[Quoted passage]
Software Transactional Memory is a technique for guaranteeing atomicity of values in parallel computations, such that all contexts view the same data when read and writes are guaranteed never to result in inconsistent states.

The strength of Haskell's purity guarantees that transactions within STM are pure and can always be rolled back if a commit fails.

import Control.Monad
import Control.Concurrent
import Control.Concurrent.STM

type Account = TVar Double

transfer :: Account -> Account -> Double -> STM ()
transfer from to amount = do
  available <- readTVar from
  when (amount > available) retry

  modifyTVar from (+ (-amount))
  modifyTVar to   (+ amount)

-- Threads are scheduled non-deterministically.
actions :: Account -> Account -> [IO ThreadId]
actions a b = map forkIO [
     -- transfer to
       atomically (transfer a b 10)
     , atomically (transfer a b (-20))
     , atomically (transfer a b 30)

     -- transfer back
     , atomically (transfer a b (-30))
     , atomically (transfer a b 20)
     , atomically (transfer a b (-10))

main :: IO ()
main = do
  accountA <- atomically $ newTVar 60
  accountB <- atomically $ newTVar 0

  sequence_ (actions accountA accountB)

  balanceA <- atomically $ readTVar accountA
  balanceB <- atomically $ readTVar accountB

  print $ balanceA == 60
  print $ balanceB == 0

Beautiful Concurrency

Monad Par

Using the Par monad we express our computation as a data flow graph which is scheduled in order of the connections between forked computations which exchange resulting computations with IVar.

new :: Par (IVar a)
put :: NFData a => IVar a -> a -> Par ()
get :: IVar a -> Par a
fork :: Par () -> Par ()
spawn :: NFData a => Par a -> Par (IVar a)

import Control.Monad
import Control.Monad.Par

f, g :: Int -> Int
f x = x + 10
g x = x * 10

--   f x      g x
--     \     /
--      a + b
--      /   \
-- f (a+b)  g (a+b)
--      \   /
--      (d,e)

example1 :: Int -> (Int, Int)
example1 x = runPar $ do
  [a,b,c,d,e] <- replicateM 5 new
  fork (put a (f x))
  fork (put b (g x))
  a' <- get a
  b' <- get b
  fork (put c (a' + b'))
  c' <- get c
  fork (put d (f c'))
  fork (put e (g c'))
  d' <- get d
  e' <- get e
  return (d', e')

example2 :: [Int]
example2 = runPar $ do
  xs <- parMap (+1) [1..25]
  return xs

-- foldr (+) 0 (map (^2) [1..xs])
example3 :: Int -> Int
example3 n = runPar $ do
  let range = (InclusiveRange 1 n)
  let mapper x = return (x^2)
  let reducer x y = return (x+y)

[Recorded data]
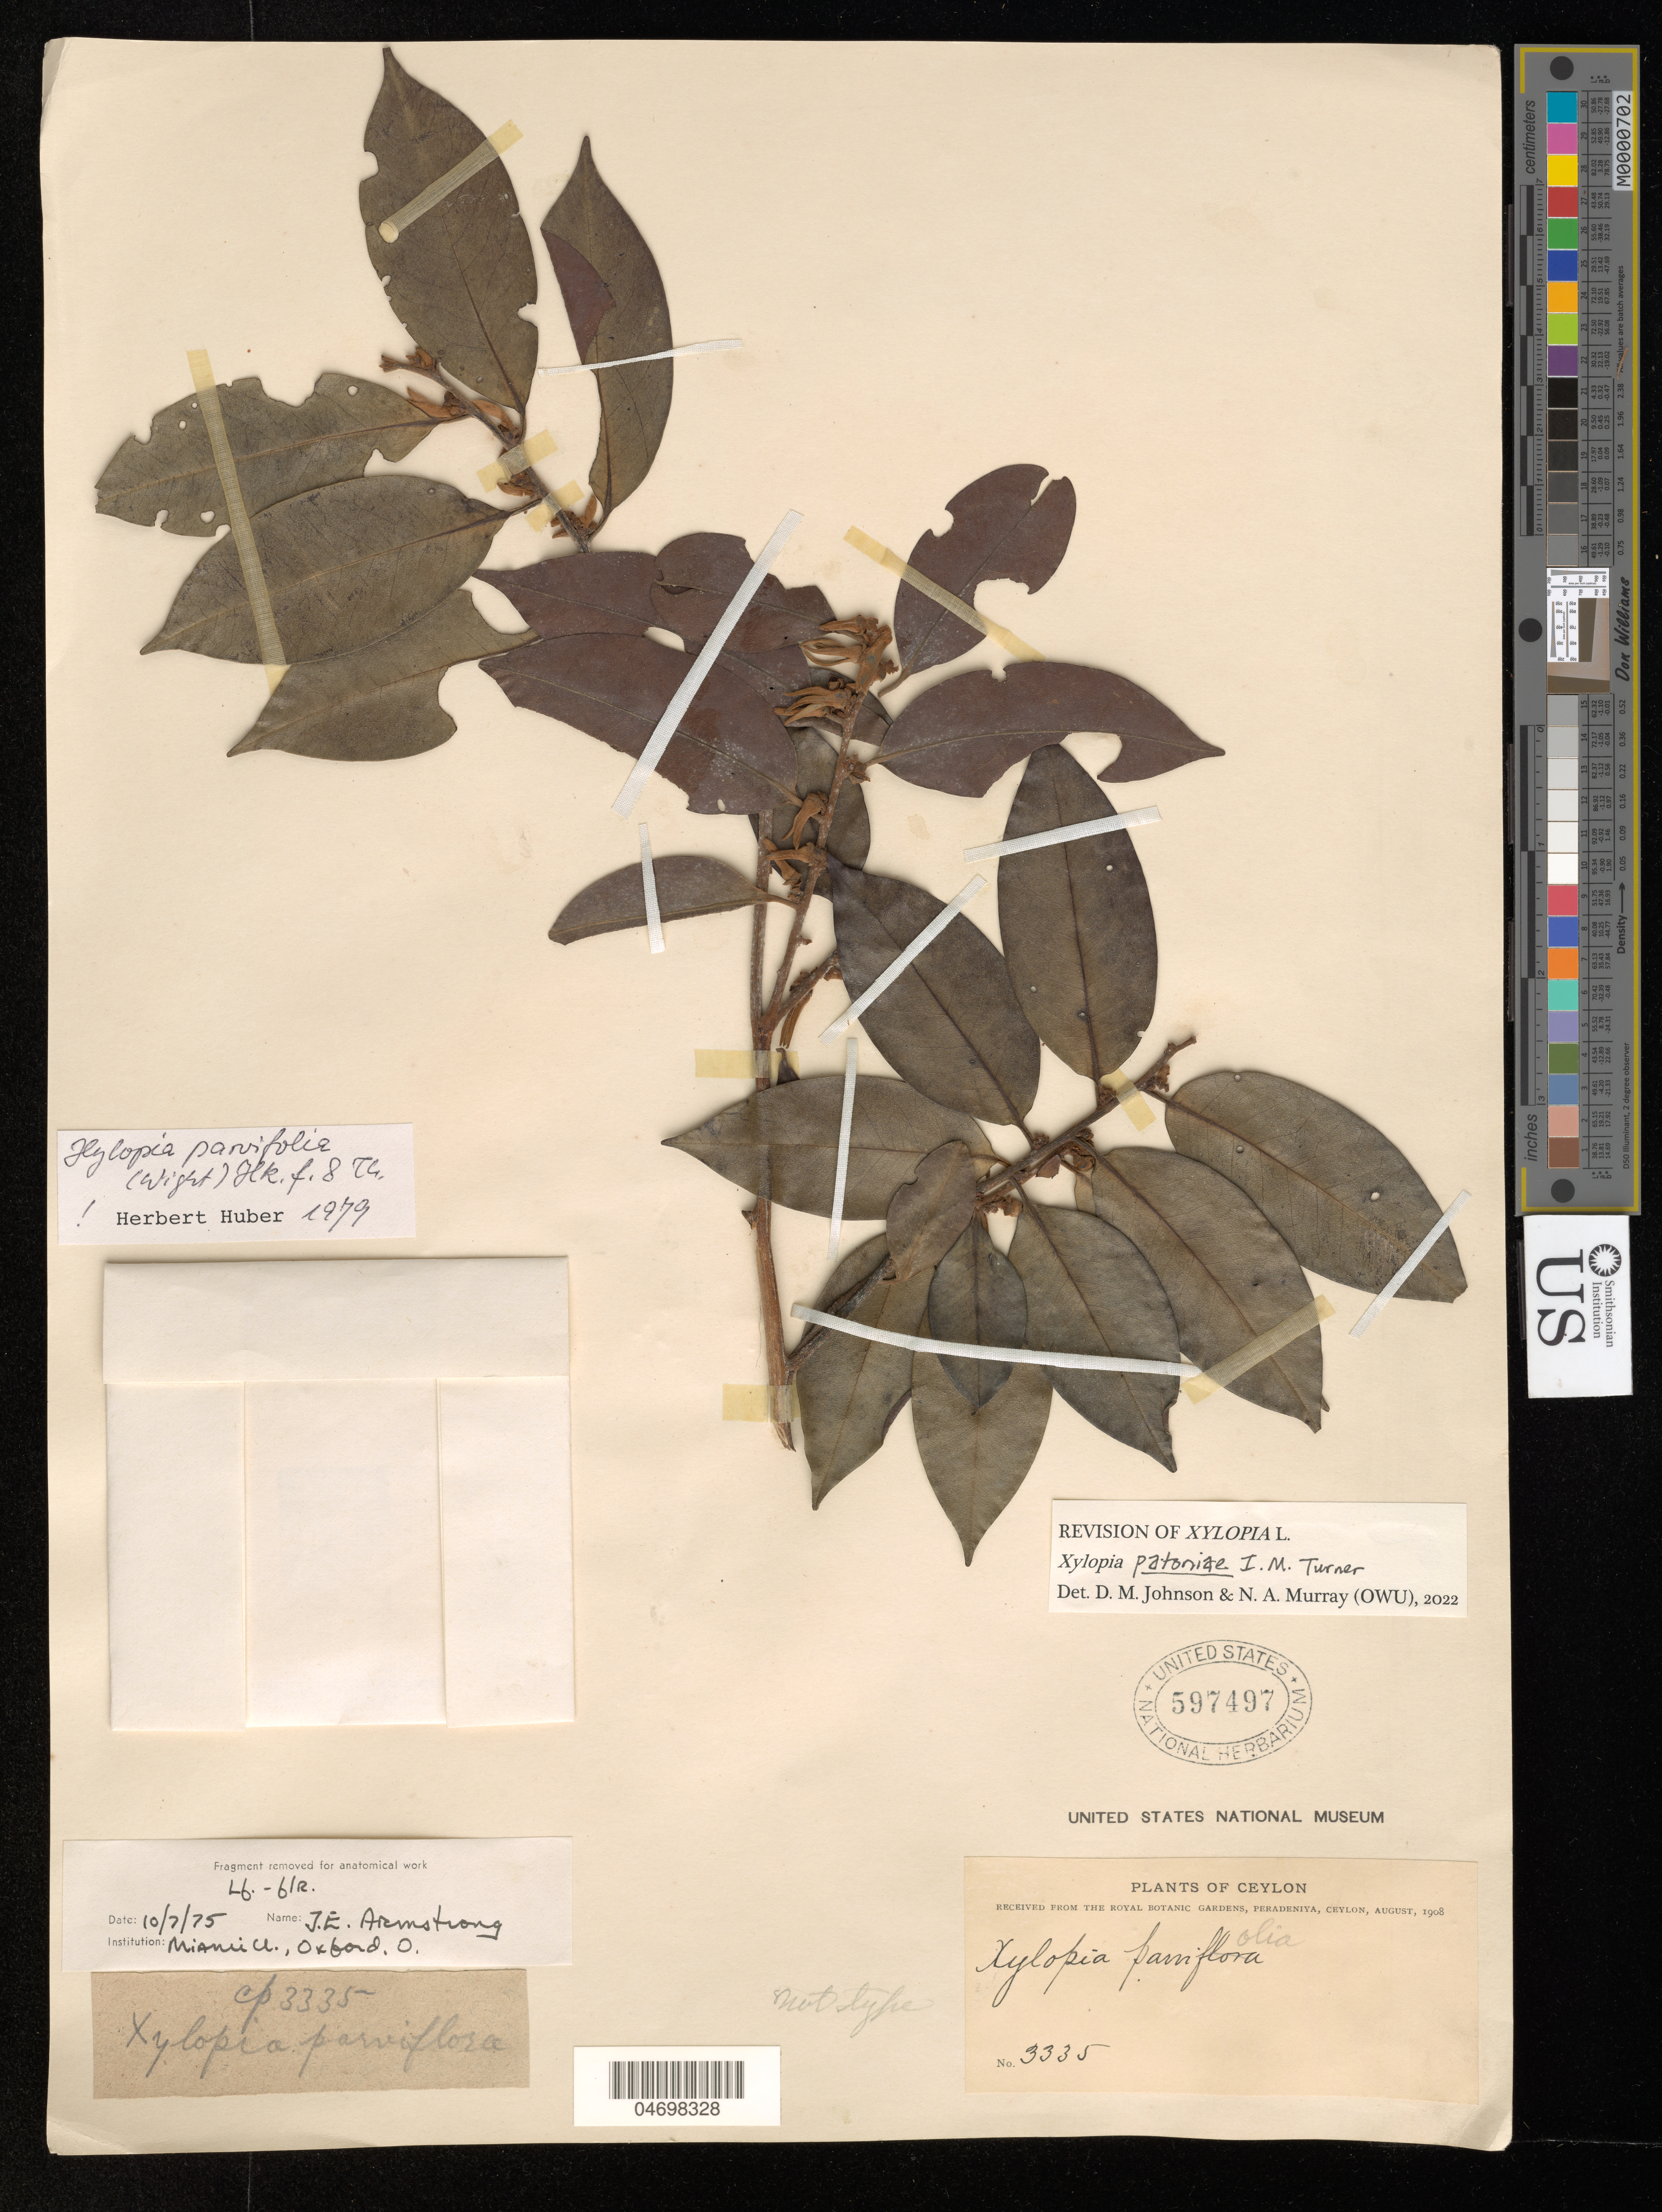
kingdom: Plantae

[To-do list]
A. In the Haskell concurrency text, name every operation whose type signature appears in the block right after the sentence describing the Par monad.
B. Write out everything in the Haskell concurrency text from "Beautiful Concurrency" down to "Par () -> Par ()".

[Correct answers]
A. new, put, get, fork, spawn

B.
Beautiful Concurrency

Monad Par

Using the Par monad we express our computation as a data flow graph which is scheduled in order of the connections between forked computations which exchange resulting computations with IVar.

new :: Par (IVar a)
put :: NFData a => IVar a -> a -> Par ()
get :: IVar a -> Par a
fork :: Par () -> Par ()